International Justice

CJ354 Endicott College

Could Putin face international justice?

http://www.huffingtonpost.com/ambassador-muhamed-sacirbey/might-putin-face-icc_b_4937250.html

This article, written by former Bosnian foreign minister and ambassador to the United Nations Muhamed Sacirbey, explores the potentiality of Russian President Vladimir Putin being deterred from his actions in Crimea and Ukraine by the threat of international justice.  Over the past few days, an overwhelming majority, 93% to be exact, of Crimeans voted to secede from the Ukraine and join Russia, a political move that has incited protest from Western powers and perpetrated the application of sanctions on more than two dozen Russian officials.  This development has also jeopardized the future of Ukrainian Tartans, who have moved back to their homeland of Crimea and are now under the ominous shadow of ethnic cleansing under Putin’s  movement of Russian Imperialism. This has started the discussion of whether or not the International Criminal Court has the ability to put a stop to this.

As we learned in lectures, a few qualifications must be met before the ICC is able to take action.  First, the crimes must be of a systemic nature and fall into one of the categories listed in the Rome Statute. Second, either Ukraine or Russia must be unable to try the perpetrators in their own national courts.

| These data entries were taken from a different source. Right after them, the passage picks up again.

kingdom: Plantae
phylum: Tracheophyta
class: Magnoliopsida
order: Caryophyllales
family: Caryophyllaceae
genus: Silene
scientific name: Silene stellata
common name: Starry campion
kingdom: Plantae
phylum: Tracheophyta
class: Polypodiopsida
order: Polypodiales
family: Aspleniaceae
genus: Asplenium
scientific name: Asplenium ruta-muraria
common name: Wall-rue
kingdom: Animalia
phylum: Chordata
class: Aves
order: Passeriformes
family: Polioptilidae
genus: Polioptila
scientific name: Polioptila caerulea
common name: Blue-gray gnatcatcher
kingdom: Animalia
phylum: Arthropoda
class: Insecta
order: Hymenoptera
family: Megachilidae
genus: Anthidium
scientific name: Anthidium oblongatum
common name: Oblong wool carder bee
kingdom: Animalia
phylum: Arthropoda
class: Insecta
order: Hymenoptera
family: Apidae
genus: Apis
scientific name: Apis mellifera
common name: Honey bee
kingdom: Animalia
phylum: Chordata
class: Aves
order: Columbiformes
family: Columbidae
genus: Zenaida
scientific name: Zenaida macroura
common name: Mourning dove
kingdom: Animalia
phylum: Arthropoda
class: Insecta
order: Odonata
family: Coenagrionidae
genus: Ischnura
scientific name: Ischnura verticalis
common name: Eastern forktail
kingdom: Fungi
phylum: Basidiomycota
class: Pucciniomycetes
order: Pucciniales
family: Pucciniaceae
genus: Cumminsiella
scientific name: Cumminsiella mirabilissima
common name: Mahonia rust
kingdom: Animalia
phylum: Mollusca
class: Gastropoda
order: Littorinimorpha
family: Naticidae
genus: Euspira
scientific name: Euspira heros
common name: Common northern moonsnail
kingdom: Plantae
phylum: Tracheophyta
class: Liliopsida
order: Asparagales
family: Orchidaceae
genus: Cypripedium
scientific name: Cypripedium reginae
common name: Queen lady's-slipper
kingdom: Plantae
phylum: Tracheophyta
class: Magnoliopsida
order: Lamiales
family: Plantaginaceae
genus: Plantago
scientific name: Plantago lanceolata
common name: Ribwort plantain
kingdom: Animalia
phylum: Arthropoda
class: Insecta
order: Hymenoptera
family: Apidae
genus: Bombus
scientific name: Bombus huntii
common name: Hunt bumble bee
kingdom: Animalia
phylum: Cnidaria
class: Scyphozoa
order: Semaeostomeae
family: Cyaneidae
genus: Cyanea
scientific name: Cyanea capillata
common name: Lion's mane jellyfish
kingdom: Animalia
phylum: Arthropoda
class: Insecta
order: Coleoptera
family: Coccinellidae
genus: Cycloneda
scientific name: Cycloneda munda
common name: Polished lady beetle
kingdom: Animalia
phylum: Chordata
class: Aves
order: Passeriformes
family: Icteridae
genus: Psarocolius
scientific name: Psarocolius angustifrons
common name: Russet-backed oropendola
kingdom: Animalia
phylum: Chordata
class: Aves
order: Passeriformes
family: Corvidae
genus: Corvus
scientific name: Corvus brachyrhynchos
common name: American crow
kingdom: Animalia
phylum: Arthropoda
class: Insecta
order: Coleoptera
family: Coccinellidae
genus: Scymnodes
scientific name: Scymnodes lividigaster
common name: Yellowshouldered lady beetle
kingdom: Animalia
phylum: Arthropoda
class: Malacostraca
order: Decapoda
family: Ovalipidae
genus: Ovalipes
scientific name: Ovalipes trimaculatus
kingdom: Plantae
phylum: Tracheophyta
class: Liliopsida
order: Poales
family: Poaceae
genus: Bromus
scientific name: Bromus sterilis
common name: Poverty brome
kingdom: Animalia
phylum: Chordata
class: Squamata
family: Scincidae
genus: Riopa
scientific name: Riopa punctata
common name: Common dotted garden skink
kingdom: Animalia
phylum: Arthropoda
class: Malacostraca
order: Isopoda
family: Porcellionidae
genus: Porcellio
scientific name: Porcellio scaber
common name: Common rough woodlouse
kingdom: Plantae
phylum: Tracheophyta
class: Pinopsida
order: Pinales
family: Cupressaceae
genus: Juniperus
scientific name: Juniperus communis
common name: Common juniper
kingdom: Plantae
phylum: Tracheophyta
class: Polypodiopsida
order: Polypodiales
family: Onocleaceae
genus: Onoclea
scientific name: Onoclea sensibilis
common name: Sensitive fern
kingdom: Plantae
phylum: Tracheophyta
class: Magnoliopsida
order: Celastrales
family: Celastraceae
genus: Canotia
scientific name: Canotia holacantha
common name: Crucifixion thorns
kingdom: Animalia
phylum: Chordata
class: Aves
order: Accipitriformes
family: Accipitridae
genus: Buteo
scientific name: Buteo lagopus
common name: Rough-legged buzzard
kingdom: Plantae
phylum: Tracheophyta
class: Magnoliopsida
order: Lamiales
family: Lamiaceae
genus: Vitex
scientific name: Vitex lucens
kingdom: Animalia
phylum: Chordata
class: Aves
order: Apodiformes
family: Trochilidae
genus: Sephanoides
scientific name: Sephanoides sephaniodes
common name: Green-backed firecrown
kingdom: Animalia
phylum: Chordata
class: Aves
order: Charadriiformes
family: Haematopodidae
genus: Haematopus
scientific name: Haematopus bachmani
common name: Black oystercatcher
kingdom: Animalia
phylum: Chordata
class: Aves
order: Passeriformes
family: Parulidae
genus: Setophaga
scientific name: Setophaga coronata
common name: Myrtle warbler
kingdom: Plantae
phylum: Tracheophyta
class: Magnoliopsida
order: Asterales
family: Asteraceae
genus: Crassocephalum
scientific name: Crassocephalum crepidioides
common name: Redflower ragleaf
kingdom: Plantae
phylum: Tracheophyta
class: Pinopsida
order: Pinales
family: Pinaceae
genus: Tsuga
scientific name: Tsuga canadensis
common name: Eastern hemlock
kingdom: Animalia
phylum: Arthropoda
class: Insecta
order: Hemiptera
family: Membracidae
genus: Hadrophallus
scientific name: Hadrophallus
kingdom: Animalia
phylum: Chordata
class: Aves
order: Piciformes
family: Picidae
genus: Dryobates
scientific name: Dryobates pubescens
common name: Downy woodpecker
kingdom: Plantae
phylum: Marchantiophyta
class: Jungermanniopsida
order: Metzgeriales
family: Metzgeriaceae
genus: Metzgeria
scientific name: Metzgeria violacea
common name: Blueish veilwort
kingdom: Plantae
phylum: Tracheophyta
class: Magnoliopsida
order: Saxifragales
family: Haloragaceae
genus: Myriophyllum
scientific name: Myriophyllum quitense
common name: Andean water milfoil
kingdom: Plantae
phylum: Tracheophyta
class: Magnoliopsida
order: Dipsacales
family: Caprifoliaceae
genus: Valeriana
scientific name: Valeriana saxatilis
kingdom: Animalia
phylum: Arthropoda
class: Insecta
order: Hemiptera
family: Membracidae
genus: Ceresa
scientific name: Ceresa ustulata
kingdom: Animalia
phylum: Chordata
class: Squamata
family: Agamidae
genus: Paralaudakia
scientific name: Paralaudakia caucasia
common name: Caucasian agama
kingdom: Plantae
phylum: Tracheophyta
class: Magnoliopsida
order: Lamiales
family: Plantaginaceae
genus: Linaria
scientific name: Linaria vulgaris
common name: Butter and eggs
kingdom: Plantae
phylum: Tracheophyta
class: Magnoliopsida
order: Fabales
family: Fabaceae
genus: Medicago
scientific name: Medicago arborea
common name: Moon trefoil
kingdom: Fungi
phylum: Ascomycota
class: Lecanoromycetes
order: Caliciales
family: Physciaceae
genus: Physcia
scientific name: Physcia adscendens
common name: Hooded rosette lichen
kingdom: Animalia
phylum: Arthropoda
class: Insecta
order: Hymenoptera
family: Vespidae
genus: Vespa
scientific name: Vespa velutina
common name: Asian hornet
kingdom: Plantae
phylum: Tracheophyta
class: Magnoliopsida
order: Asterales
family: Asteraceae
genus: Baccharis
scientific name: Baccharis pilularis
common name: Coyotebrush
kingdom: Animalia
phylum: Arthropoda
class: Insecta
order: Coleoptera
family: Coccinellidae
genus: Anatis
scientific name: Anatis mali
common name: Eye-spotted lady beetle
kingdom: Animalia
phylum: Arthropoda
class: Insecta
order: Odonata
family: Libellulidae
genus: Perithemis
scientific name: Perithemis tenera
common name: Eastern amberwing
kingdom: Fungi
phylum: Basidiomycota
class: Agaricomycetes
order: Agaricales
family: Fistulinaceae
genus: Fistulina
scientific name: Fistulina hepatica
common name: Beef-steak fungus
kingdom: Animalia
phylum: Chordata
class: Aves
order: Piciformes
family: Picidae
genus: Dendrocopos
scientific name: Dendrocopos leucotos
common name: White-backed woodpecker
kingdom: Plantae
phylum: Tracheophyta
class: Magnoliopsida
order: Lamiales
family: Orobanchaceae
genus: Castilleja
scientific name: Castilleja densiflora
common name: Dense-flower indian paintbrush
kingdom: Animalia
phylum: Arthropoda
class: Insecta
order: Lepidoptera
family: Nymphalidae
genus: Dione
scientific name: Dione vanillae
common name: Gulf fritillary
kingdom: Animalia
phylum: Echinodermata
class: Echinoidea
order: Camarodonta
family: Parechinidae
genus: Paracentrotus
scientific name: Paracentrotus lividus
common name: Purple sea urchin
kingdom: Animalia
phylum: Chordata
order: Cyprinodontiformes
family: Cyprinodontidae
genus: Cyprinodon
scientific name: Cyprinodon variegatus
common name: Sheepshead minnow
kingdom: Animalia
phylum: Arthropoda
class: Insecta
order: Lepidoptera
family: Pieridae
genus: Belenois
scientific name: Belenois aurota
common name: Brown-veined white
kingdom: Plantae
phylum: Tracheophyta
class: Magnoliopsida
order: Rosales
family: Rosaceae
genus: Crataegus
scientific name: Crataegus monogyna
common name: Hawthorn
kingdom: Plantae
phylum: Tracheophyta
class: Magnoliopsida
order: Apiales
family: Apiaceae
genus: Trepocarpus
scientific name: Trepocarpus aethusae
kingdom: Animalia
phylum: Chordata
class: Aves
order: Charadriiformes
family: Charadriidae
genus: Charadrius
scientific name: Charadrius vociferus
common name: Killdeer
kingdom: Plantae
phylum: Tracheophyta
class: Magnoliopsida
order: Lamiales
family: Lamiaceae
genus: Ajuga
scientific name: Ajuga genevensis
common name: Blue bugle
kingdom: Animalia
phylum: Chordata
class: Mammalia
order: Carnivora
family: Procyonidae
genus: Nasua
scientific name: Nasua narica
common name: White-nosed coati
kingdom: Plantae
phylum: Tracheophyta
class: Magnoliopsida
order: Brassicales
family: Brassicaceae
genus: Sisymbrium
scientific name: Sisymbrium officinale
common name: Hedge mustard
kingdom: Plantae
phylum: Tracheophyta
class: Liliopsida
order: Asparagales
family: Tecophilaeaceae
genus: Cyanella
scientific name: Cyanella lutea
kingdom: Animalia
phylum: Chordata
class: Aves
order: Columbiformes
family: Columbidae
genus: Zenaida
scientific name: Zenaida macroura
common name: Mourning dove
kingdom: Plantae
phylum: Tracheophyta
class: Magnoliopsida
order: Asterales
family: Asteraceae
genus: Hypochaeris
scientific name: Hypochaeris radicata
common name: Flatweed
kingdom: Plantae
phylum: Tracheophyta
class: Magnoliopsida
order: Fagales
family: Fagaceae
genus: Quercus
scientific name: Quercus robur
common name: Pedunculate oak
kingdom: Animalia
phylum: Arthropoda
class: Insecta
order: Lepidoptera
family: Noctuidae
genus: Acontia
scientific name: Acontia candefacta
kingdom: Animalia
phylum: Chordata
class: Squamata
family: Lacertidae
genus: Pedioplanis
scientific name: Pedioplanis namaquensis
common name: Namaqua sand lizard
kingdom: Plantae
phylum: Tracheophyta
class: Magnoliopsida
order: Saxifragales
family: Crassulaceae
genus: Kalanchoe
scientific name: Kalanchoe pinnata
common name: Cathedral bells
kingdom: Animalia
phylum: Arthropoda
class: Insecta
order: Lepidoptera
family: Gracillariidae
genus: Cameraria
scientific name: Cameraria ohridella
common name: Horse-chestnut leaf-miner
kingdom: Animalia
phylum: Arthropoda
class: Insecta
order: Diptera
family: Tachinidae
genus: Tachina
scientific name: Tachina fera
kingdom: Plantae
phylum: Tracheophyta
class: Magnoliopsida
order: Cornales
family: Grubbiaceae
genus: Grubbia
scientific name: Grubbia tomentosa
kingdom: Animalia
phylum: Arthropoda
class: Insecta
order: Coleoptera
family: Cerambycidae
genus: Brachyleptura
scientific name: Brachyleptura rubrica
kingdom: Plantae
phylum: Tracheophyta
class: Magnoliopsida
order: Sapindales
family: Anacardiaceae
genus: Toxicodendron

Sacirbey makes the case that the threat of ICC prosecution may be the most effective way to contain Putin’s territorial ambitions in Central Asia and Eastern Europe.  However, I see certain difficulties in this strategy going forward.  First, I don’t think enough has happened yet for the ICC to get involved.  Yes, it is the most high profile international justice issue in progress right now and yes, one could say that the annexation of Crimea is a breach of national sovereignty, but there have not been any war crimes, crimes against humanity, or genocide committed yet.  Second, I think it would be incredibly difficult to get Putin to come out and answer for his crimes with the public threat of international criminal justice.  As we saw in the ICTY, Radovan Karadzic was able to use his national support to go into hiding for years.  I think the same case would be for Putin on a larger scale.  This is certainly a developing issue; the temporary Ukrainian government has already declared that it will not accept Crimea’s secession, so I think we will have to wait and see if the ICC will gain enough leverage to get involved and stop Russia’s expansion.